> **ASSIGNMENT**: Look over the lines below. Report each one that includes the string "neck".

> **GIVEN RECORDS**:
################

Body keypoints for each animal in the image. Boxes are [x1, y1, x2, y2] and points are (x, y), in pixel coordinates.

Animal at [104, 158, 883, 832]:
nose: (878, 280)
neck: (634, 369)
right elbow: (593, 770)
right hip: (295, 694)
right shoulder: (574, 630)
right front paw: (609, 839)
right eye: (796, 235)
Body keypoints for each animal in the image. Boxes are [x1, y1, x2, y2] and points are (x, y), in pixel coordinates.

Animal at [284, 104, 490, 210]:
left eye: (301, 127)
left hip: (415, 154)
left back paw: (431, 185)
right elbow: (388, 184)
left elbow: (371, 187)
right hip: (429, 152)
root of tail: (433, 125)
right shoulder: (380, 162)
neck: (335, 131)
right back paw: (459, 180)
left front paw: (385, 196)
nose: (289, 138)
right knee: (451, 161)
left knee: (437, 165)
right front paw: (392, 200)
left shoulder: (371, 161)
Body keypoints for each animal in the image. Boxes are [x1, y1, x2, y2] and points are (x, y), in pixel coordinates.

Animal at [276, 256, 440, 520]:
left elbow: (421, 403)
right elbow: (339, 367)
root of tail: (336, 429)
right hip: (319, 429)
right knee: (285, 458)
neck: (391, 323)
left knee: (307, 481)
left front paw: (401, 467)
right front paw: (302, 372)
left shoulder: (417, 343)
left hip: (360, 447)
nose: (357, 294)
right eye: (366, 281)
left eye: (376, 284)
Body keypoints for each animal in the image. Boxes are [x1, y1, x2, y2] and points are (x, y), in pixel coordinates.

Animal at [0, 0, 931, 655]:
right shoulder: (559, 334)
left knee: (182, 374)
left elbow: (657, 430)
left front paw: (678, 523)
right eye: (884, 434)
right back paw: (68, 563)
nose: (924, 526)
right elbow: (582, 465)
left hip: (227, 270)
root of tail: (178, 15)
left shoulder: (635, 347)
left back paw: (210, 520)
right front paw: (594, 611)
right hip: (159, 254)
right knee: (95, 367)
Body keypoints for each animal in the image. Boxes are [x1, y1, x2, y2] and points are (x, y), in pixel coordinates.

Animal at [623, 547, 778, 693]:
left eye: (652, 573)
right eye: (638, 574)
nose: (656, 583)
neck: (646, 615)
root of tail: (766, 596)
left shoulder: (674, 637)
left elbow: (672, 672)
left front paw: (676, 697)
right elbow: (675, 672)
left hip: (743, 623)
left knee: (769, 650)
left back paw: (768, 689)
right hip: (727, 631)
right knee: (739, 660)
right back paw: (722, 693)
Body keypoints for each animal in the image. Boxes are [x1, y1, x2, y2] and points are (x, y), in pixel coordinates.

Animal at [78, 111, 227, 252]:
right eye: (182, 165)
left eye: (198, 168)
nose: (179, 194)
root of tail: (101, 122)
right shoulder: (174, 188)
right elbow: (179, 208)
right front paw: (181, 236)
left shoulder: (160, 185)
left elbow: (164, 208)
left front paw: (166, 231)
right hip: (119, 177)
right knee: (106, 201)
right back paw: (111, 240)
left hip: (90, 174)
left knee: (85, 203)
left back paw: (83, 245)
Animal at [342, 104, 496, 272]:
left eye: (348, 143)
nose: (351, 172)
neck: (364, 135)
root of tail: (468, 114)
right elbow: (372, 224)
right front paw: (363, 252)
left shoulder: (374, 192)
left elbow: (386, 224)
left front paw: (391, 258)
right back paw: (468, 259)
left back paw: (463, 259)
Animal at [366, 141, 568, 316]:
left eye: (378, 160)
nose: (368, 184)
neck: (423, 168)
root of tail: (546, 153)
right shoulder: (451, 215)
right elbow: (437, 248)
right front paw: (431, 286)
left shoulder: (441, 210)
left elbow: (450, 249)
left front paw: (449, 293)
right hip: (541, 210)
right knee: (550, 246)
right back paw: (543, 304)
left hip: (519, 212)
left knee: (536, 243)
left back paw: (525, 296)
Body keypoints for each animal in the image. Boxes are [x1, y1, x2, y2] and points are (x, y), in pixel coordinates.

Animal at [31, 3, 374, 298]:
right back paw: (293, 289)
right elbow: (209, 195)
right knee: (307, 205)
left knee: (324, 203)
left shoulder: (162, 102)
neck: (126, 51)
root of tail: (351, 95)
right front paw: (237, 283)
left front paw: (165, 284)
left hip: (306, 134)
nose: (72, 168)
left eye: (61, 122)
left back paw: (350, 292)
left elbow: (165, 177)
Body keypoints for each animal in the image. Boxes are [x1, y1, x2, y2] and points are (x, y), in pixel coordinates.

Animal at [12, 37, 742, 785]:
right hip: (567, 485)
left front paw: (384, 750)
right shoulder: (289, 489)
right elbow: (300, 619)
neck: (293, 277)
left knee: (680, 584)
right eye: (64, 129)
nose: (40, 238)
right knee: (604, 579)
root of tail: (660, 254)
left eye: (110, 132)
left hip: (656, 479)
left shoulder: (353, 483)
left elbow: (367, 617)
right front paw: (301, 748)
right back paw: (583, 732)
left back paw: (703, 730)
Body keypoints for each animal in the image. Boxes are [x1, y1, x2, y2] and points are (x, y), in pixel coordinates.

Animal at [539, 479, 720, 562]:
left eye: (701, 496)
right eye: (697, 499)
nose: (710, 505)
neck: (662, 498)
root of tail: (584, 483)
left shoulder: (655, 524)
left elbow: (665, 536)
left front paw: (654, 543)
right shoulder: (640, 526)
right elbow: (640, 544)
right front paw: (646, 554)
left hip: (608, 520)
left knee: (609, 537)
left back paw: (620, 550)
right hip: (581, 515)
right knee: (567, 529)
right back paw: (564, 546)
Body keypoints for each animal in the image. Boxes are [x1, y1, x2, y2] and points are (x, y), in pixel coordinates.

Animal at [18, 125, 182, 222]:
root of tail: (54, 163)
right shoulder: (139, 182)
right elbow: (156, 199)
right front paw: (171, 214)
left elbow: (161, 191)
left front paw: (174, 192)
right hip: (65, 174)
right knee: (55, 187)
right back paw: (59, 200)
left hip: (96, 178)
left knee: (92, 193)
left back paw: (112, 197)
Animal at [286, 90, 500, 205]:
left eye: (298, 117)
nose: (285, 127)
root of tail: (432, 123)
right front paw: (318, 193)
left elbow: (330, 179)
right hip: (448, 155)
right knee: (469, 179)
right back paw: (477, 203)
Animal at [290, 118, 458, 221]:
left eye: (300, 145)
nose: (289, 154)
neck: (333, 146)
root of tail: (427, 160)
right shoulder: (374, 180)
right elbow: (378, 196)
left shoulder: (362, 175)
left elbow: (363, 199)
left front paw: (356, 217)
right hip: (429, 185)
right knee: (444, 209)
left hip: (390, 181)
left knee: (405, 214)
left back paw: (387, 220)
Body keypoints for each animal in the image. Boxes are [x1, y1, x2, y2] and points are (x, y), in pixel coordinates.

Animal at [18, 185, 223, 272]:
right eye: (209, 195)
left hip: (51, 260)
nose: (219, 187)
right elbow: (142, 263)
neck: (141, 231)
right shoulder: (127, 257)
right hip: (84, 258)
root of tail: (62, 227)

################

> **SOLVED EXERCISE**:
neck: (634, 369)
neck: (335, 131)
neck: (391, 323)
neck: (646, 615)
neck: (364, 135)
neck: (423, 168)
neck: (126, 51)
neck: (293, 277)
neck: (662, 498)
neck: (333, 146)
neck: (141, 231)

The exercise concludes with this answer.